A dark and gritty magic-realism romp.,
By A Customer
This review is from: Galveston A Novel (Hardcover)In a not-so-distant future, on the island of Galveston, Texas, civilization is slowly slipping away and decaying, and no amount of plaster can fix the crumbling marble walls. While the rich, high-class citiens enjoy drinking the last dregs of what life was before the Flood, all others are left to suffer, to live as best they can, as the medicine runs out and the civilization runs out and all the miracles, the nightmares, the horrifying shamanistic dreams and realities of magic run in.
I'm a great fan of Stewart and his previous works, having been lured into the fold, as it were, by Nobody's Son, and falling in love with his realistic, yet fantastical style of writing. From pure fantasy in Cloud's End and Nobody's Son, to sci fi futures in Passion Play and The Night Watch, to my favorites, these real worlds sick with magic, he's held my imagination and attention.

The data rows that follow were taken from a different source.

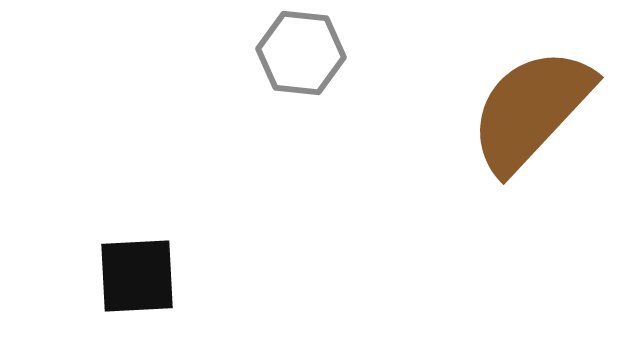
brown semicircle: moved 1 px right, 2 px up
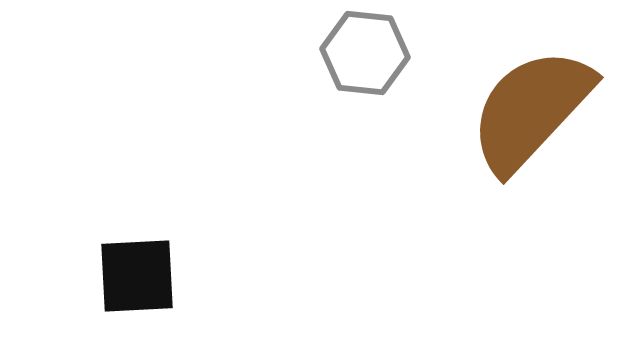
gray hexagon: moved 64 px right
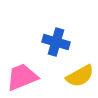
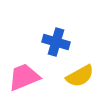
pink trapezoid: moved 2 px right
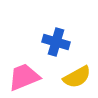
yellow semicircle: moved 3 px left, 1 px down
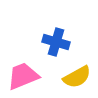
pink trapezoid: moved 1 px left, 1 px up
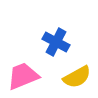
blue cross: rotated 12 degrees clockwise
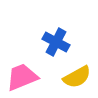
pink trapezoid: moved 1 px left, 1 px down
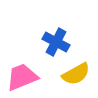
yellow semicircle: moved 1 px left, 3 px up
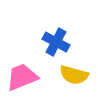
yellow semicircle: moved 2 px left, 1 px down; rotated 44 degrees clockwise
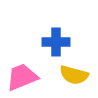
blue cross: rotated 28 degrees counterclockwise
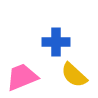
yellow semicircle: rotated 28 degrees clockwise
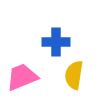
yellow semicircle: rotated 56 degrees clockwise
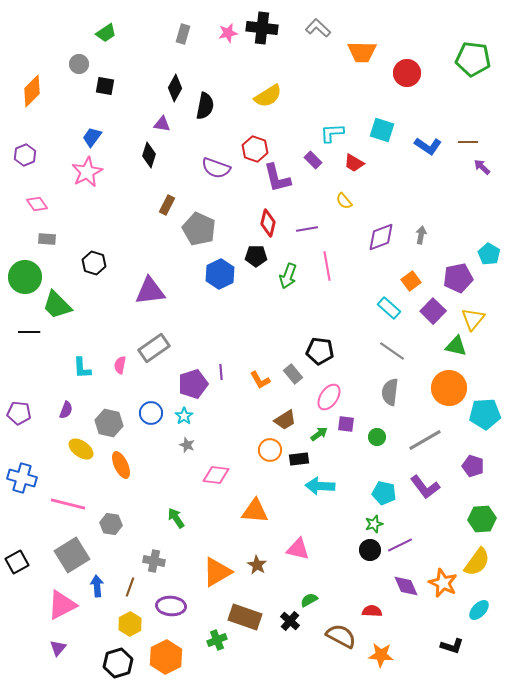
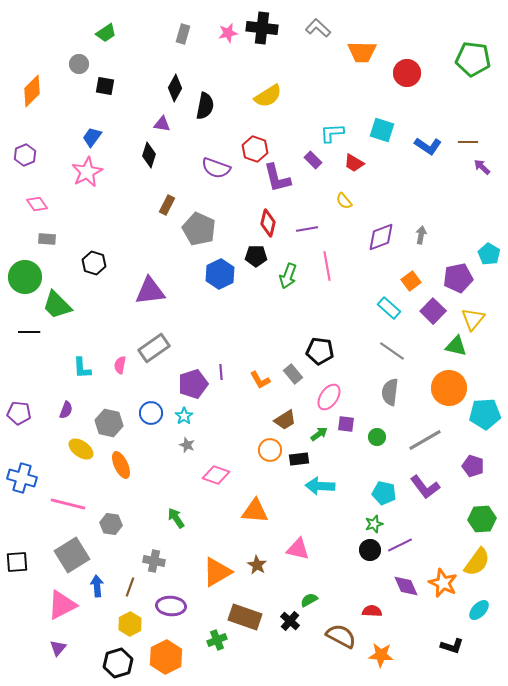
pink diamond at (216, 475): rotated 12 degrees clockwise
black square at (17, 562): rotated 25 degrees clockwise
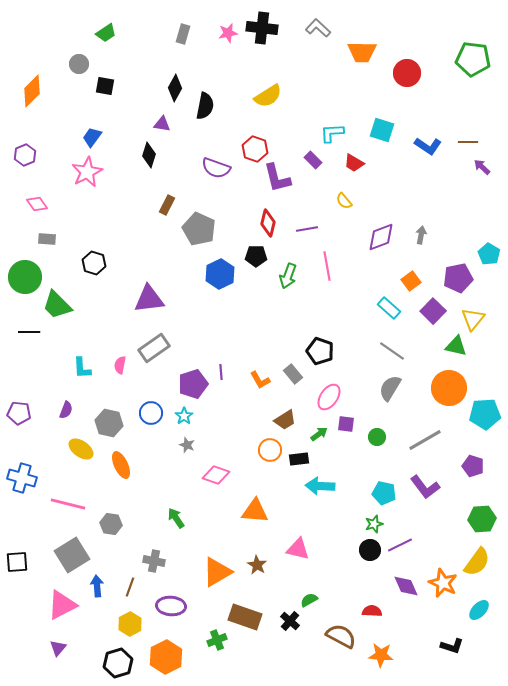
purple triangle at (150, 291): moved 1 px left, 8 px down
black pentagon at (320, 351): rotated 12 degrees clockwise
gray semicircle at (390, 392): moved 4 px up; rotated 24 degrees clockwise
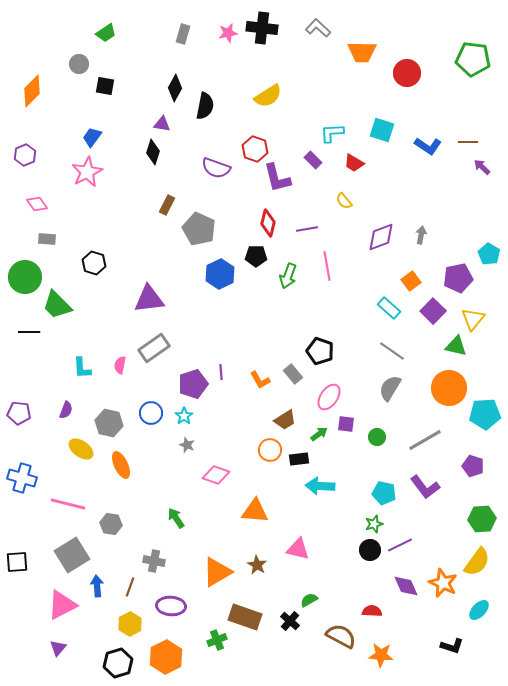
black diamond at (149, 155): moved 4 px right, 3 px up
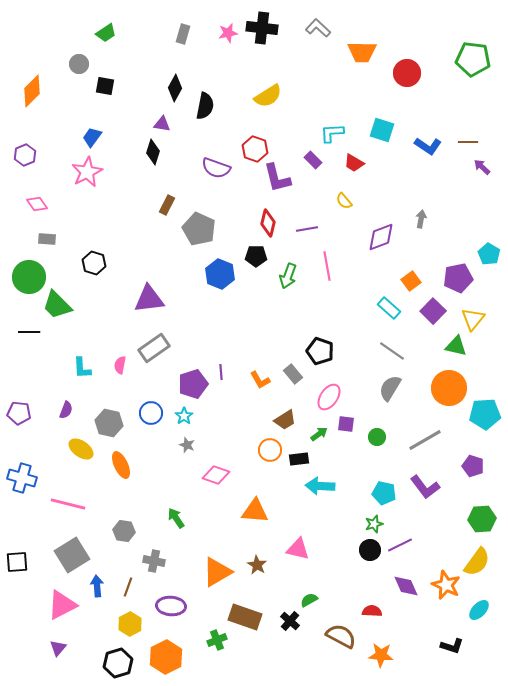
gray arrow at (421, 235): moved 16 px up
blue hexagon at (220, 274): rotated 12 degrees counterclockwise
green circle at (25, 277): moved 4 px right
gray hexagon at (111, 524): moved 13 px right, 7 px down
orange star at (443, 583): moved 3 px right, 2 px down
brown line at (130, 587): moved 2 px left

Galveston, stylistically, is one of the best he's ever written. I cringe as Josh and Ham are stranded on the peninsula, surviving heat and bugs and snake bites, and can almost feel the decaying artificial cool of Sloane's big mansion. The story, like most of his works, is very dense, and will take you a while to read, but is VERY worth it.
Galveston is my second favorite of Stewart's works, right underneath Ressurection Man, and I advise any fan of fantasy or magic-realism to pick it up. It's worth it.